Türk Ocakları Kahramanmaraş şubesinin geleneksel hale getirdiği “Ocakbaşı Sohbetleri” toplantılarında, KSÜ İnsan ve Toplum Bilimleri Fakültesi Tarih Bölümü Öğretim Üyesi Doç. Dr. Ercüment YILDIRIM, “Eski Mısır’da Monarşik Yönetim Yapısı- Nil’in Tanrı Kralları”  konulu konuşmalarıyla yer aldı. 

MESDER Kahramanmaraş Edebiyat ve Sanat Derneği salonunda 11 Ocak 2024 tarihinde gerçekleşen Ocakbaşı Sohbetleri’ne konuya merak duyan çok sayıda izleyici katıldı.

Türk Ocakları Kahramanmaraş şubesi Hars Heyeti Başkanı Prof. Dr. İbrahim SOLAK kısa selamlama konuşmaları ardından,  program konuşmacısı Doç. Dr. Ercüment YILDIRIM katılımcılara teşekkür ederek; “ Öncelikle belirtmek isterim ki bu çalışma, genel bir Mısır tarihi olmayıp, eskiçağdaki Mısır toplumunun yönetim anlayışının bin­yıllar içerisinde geçirdiği değişimi açıklamayı amaçlamaktadır” diyerek sözlerine başladı.

“NİL’İN TANRI KRALLARI”

“Bu amaçtan hareketle günümüze ulaşmış olan, kral yıllıkları, yazıtlar, ilahiler, mitoslar ve inanca dair metinler incelenerek Mısır’daki yönetimin doğası anlanarak aktarılmaya çalışılmıştır. Bu anlama aktarma çabasında ise Mısır yönetim anlayışının temelde dün­yevi yaşantının bir yansıması olsa dahi metafiziksel kabulleniş ile şekillendirilmiş olduğu görülmüştür. Tarımsal getiri üzerine inşa edilmiş olan Mısır ekonomisinde üretim, toprağın varlığına ve iş­gücünün devamlılığına bağlı olarak gelişmiş; toprağın mülkiyet hakkı tanrılara, yönetmesi krala, kiracı vasfıyla işlemesi ise halka bırakılmışken, insanlar yönetim sisteminin devamlılığı ölçüsünde yaşamlarını refah içerisinde sürdürebilmişlerdir.”

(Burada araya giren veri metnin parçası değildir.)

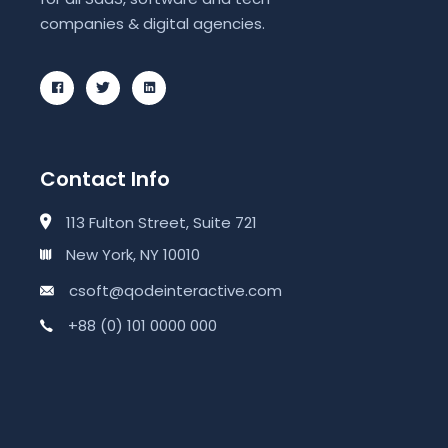
companies & digital agencies.
Contact Info
113 Fulton Street, Suite 721
New York, NY 10010
csoft@qodeinteractive.com
+88 (0) 101 0000 000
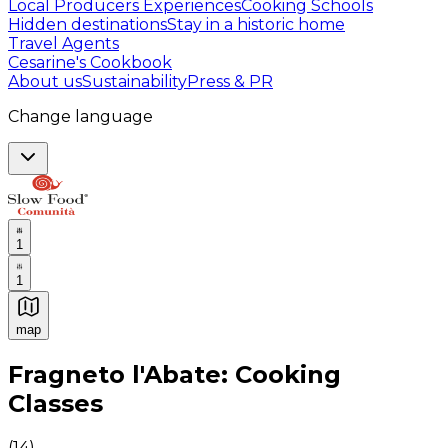
Local Producers Experiences
Cooking Schools
Hidden destinations
Stay in a historic home
Travel Agents
Cesarine's Cookbook
About us
Sustainability
Press & PR
Change language
1
1
map
Authentic Italian Cooking Classes, Food experiences a
Fragneto l'Abate: Cooking
Classes
(
14
)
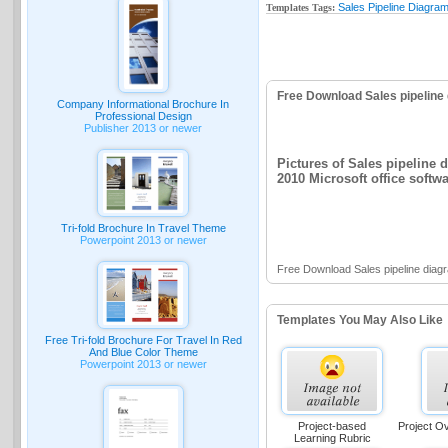
Sales Pipeline Diagram
Templates Tags:
Free Download Sales pipeline
Company Informational Brochure In
Professional Design
Publisher 2013 or newer
Pictures of Sales pipeline 
2010 Microsoft office softw
Tri-fold Brochure In Travel Theme
Powerpoint 2013 or newer
Free Download Sales pipeline diag
Templates You May Also Like
Free Tri-fold Brochure For Travel In Red
And Blue Color Theme
Powerpoint 2013 or newer
Project-based
Project O
Learning Rubric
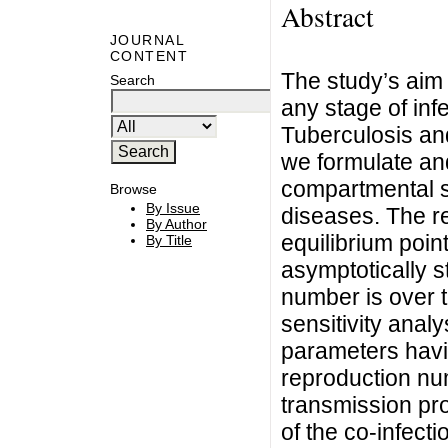
Abstract
JOURNAL
CONTENT
The study’s aim i
Search
any stage of inf
Tuberculosis and
we formulate an
compartmental s
Browse
By Issue
diseases. The re
By Author
equilibrium poin
By Title
asymptotically 
number is over 
sensitivity analy
parameters havi
reproduction numb
transmission prob
of the co-infect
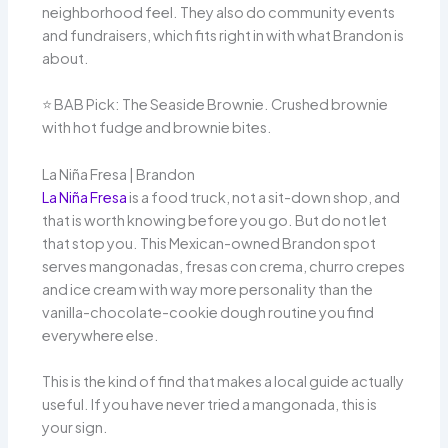
neighborhood feel. They also do community events
and fundraisers, which fits right in with what Brandon is
about.
⭐️ BAB Pick: The Seaside Brownie. Crushed brownie
with hot fudge and brownie bites.
La Niña Fresa | Brandon
La Niña Fresa
is a food truck, not a sit-down shop, and
that is worth knowing before you go. But do not let
that stop you. This Mexican-owned Brandon spot
serves mangonadas, fresas con crema, churro crepes
and ice cream with way more personality than the
vanilla-chocolate-cookie dough routine you find
everywhere else.
This is the kind of find that makes a local guide actually
useful. If you have never tried a mangonada, this is
your sign.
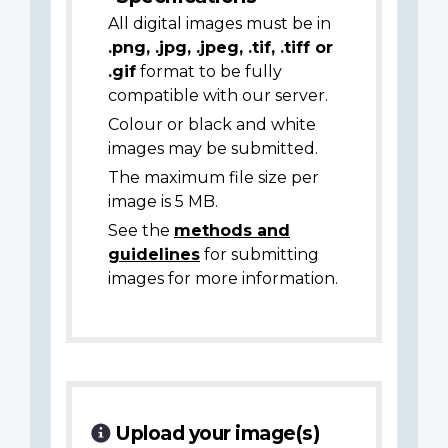
All digital images must be in
.png, .jpg, .jpeg, .tif, .tiff or
.gif
format to be fully
compatible with our server.
Colour or black and white
images may be submitted.
The maximum file size per
image is 5 MB.
See the
methods and
guidelines
for submitting
images for more information.
Upload your image(s)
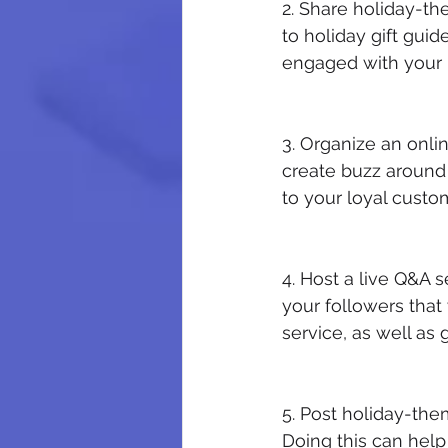
2. Share holiday-t
to holiday gift guid
engaged with your
3. Organize an onli
create buzz around 
to your loyal custom
4. Host a live Q&A 
your followers that
service, as well as
5. Post holiday-the
Doing this can help 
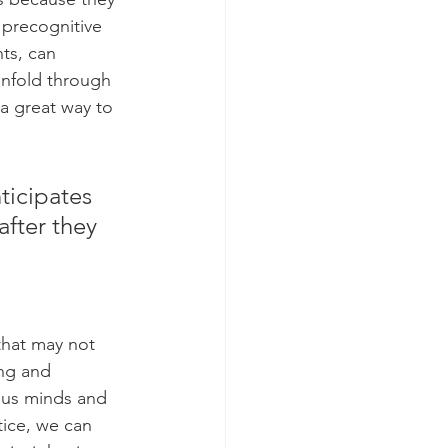
 precognitive 
ts, can 
unfold through 
a great way to 
icipates 
after they 
that may not 
ing and 
ous minds and 
ice, we can 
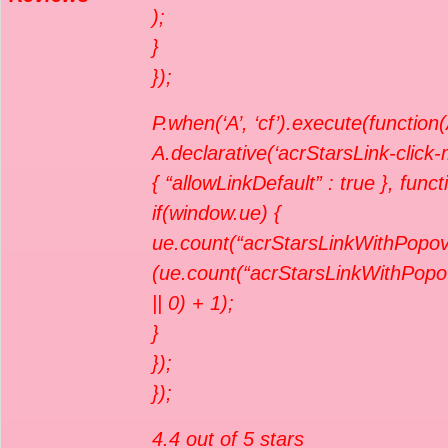
);
}
});
P.when(‘A’, ‘cf’).execute(function(
A.declarative(‘acrStarsLink-click-me
{ “allowLinkDefault” : true }, func
if(window.ue) {
ue.count(“acrStarsLinkWithPopov
(ue.count(“acrStarsLinkWithPopo
|| 0) + 1);
}
});
});
4.4 out of 5 stars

Konuşmacı Doç. Dr. Ercüment YILDIRIM sözlerine devamla, Mısır coğrafyasının tarımsal yaşantısıyla daha izole kalan çöl yaşantısının burada nasıl bir medeniyet mizacı oluşturduğunu ve bunun Mısır yönetimine nasıl yansıdığını şu sözlerle anlattı: 

“ESKİ MISIR’DA PİRAMİDAL BİR YÖNETİM BİÇİMİ VARDI”

 “Bu coğrafya, tarımsal yaşamın merkeze alın­dığı diğer bölgelerle kıyaslandığında daha izole kalmış, çöllerle çevrili olan Mısır’ın ahalisi geliştirdiği tecrübi bilgiyle bir taraftan bilimsel açıdan ilerlerken diğer taraftan kendine has bir medeni­yet mizacı oluşturmuştur. Bu kendine özgülük yönetim anlayışı için de geçerli olmuş ve Mısır’da sosyal yapıyla uyumlu bir birlik­teliğe sahip piramidal bir yönetim biçimi gelişmiştir. Bu yönetim biçiminde, piramidin zirvesindeki kralın, altında yer alan insanla­rın kaderlerinin tayin edicisi; üstünde bulunan tanrılara karşı da yönettiklerinin sorumlusu olduğuna inanılmıştır.”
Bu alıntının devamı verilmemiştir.